"Daily Sabah" newspaper:To reassert US influence in Middle East، work with state actors
Tuesday 14/February/2017 - 10:36 AM
By Burhanettin Duran: As the Trump administration is working on a plan to reassert the U.S.'s influence in Syria and the rest of the Middle East، CIA Director Mike Pompeo traveled to Ankara to meet with Turkish officials. Where the new administration lands on the Raqqa operation will provide valuable insight into Washington's new roadmap.
It is no secret that there is an ongoing discussion within the U.S. government about allocating Turkey a bigger role in the war against Daesh in Syria and Iraq. Moving forward، a key sticking point will be the new administration's approach to the People's Protection Units (YPG)، which could set the tone for Turkey-U.S. relations for the next couple of years. Turkish media reported last week that Turkish officials had presented Mr. Pompeo a plan involving the Free Syrian Army (FSA)، Arab forces within the Syrian Democratic Forces (SDF) and Turkish and U.S. special forces.
Now the main question is how Washington will respond to a proposal that excludes YPG fighters but entails passage through Tal Abyad.
If the White House decides to work more closely with Turkey، a NATO ally that has remained on the frontline against Daesh، we will witness a clear decline in the YPG's standing in northern Syria. However، the administration will more likely seek to find a middle way، which would require them to come up with some creative solutions.
If Mr.

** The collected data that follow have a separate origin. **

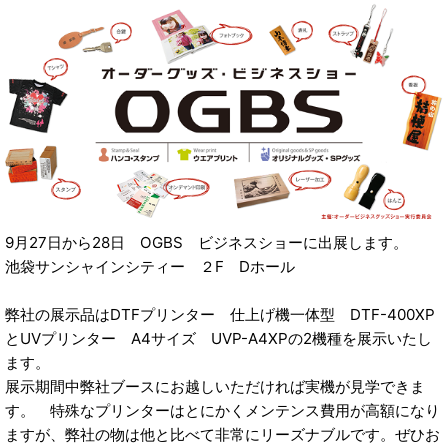
9月27日から28日 OGBS ビジネスショーに出展します。
池袋サンシャインシティー ２F Dホール
弊社の展示品はDTFプリンター 仕上げ機一体型 DTF-400XP
とUVプリンター A4サイズ UVP-A4XPの2機種を展示いたし
ます。
展示期間中弊社ブースにお越しいただければ実機が見学できま
す。 特殊なプリンターはとにかくメンテンス費用が高額になり
ますが、弊社の物は他と比べて非常にリーズナブルです。ぜひお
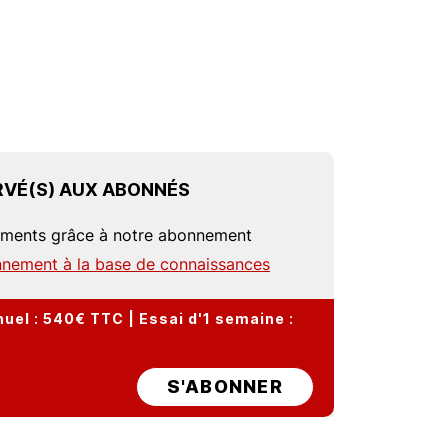
VÉ(S) AUX ABONNÉS
uments grâce à notre abonnement
nement à la base de connaissances
el : 540€ TTC | Essai d'1 semaine :
S'ABONNER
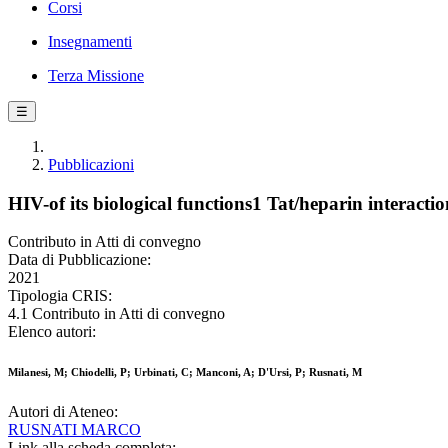
Corsi
Insegnamenti
Terza Missione
☰
Pubblicazioni
HIV-of its biological functions1 Tat/heparin interact
Contributo in Atti di convegno
Data di Pubblicazione:
2021
Tipologia CRIS:
4.1 Contributo in Atti di convegno
Elenco autori:
Milanesi, M; Chiodelli, P; Urbinati, C; Manconi, A; D'Ursi, P; Rusnati, M
Autori di Ateneo:
RUSNATI MARCO
Link alla scheda completa:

Trump considers fighting "radical Islamism" and containing Iran to be the centerpieces of his Middle East policy، a comprehensive strategic partnership with Turkey is desperately needed. To be clear، the former Obama administration's idea of a strategic partnership، which involved working with both Turkey and the YPG، was not exactly popular among Turks.
In the Middle East، the Trump administration wants to defeat Daesh in the short run and then focus on containing Tehran's regional hegemony. Unlike Mr. Barack Obama، President Donald Trump sees Iran as "the biggest state sponsor of terrorism." The main problem is that the new administration's self-professed policy goals in the region could contradict campaign pledges against military interventions.

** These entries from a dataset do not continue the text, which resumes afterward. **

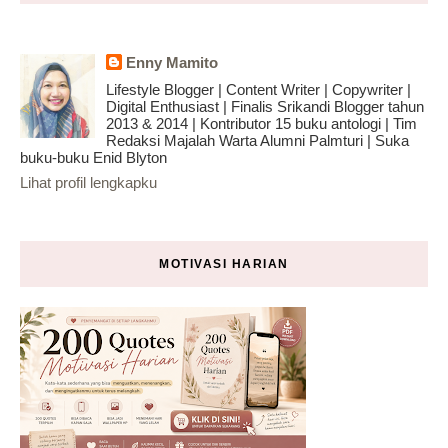
Enny Mamito
Lifestyle Blogger | Content Writer | Copywriter |
Digital Enthusiast | Finalis Srikandi Blogger tahun
2013 & 2014 | Kontributor 15 buku antologi | Tim
Redaksi Majalah Warta Alumni Palmturi | Suka
buku-buku Enid Blyton
Lihat profil lengkapku
MOTIVASI HARIAN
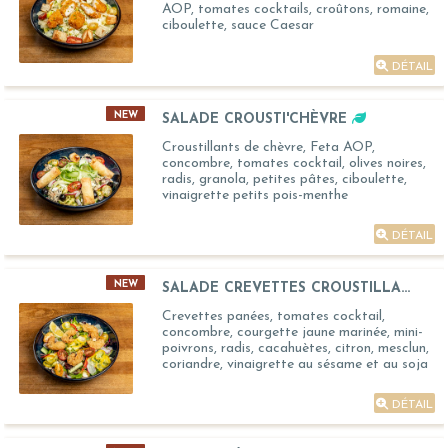
AOP, tomates cocktails, croûtons, romaine,
ciboulette, sauce Caesar
DÉTAIL
NEW
SALADE CROUSTI'CHÈVRE
Croustillants de chèvre, Feta AOP,
concombre, tomates cocktail, olives noires,
radis, granola, petites pâtes, ciboulette,
vinaigrette petits pois-menthe
DÉTAIL
NEW
SALADE CREVETTES CROUSTILLA...
Crevettes panées, tomates cocktail,
concombre, courgette jaune marinée, mini-
poivrons, radis, cacahuètes, citron, mesclun,
coriandre, vinaigrette au sésame et au soja
DÉTAIL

To make matters worse، the U.S. might have to get directly involved in the Middle East since it seems unlikely that the White House will be able to build a close relationship with Russian President Vladimir Putin. In recent weeks، several members of Mr. Trump's cabinet and congressional leaders came out against lifting Russia sanctions. At the same time، the administration has to find a way to work with the Kremlin in Ukraine، Eastern Europe، Eastern Mediterranean and the Middle East.
In order to contain Iran، it won't be sufficient to form an anti-Tehran bloc with Gulf nations and Israel. It is important to recall that Iran seized vast opportunities in the region and effectively became an empire between the U.S. invasion of Iraq and Mr. Obama's rapprochement with Tehran. Finally، any effort to contain Iran without negotiating terms with the Kremlin can lead to closer cooperation between Moscow and Tehran to fuel global tensions.
Over the next few months، the White House could seek to contain Iran through the creation of an anti-Tehran bloc in the region in two distinct ways:
First، President Trump could opt for "soft containment،" which would involve economic sanctions and more proxy wars. Mobilizing supporters around a Shiite ideology، the Iranians have enough experience to resist both measures. In order to succeed، the administration would have to talk Europe، whose leaders aren't exactly getting along with Washington right now، out of lucrative deals with Iran.
Another important thing to keep in mind is that the Iranians will cause new problems in the Gulf in an effort to maintain their influence in Yemen، Syria and Iraq. Under the circumstances، missiles could presumably hit Jeddah or Riyadh and an insurrection could break out in Saudi Arabia's eastern province. The alternative to "soft containment" would be to use hard power instruments، which could have serious repercussions in the region and elsewhere.
At this time، President Trump is compelled to strike a healthy balance between his own priorities and the demands of traditional U.S. allies including Turkey، Egypt، Israel and Saudi Arabia. Moving forward، the White House should also prepare for Moscow's game-changing moves in the Middle East. The obvious way out of the current situation is to work with state actors at the expense of non-state actors including the YPG. Of course، the Trump administration could just backtrack on their priorities.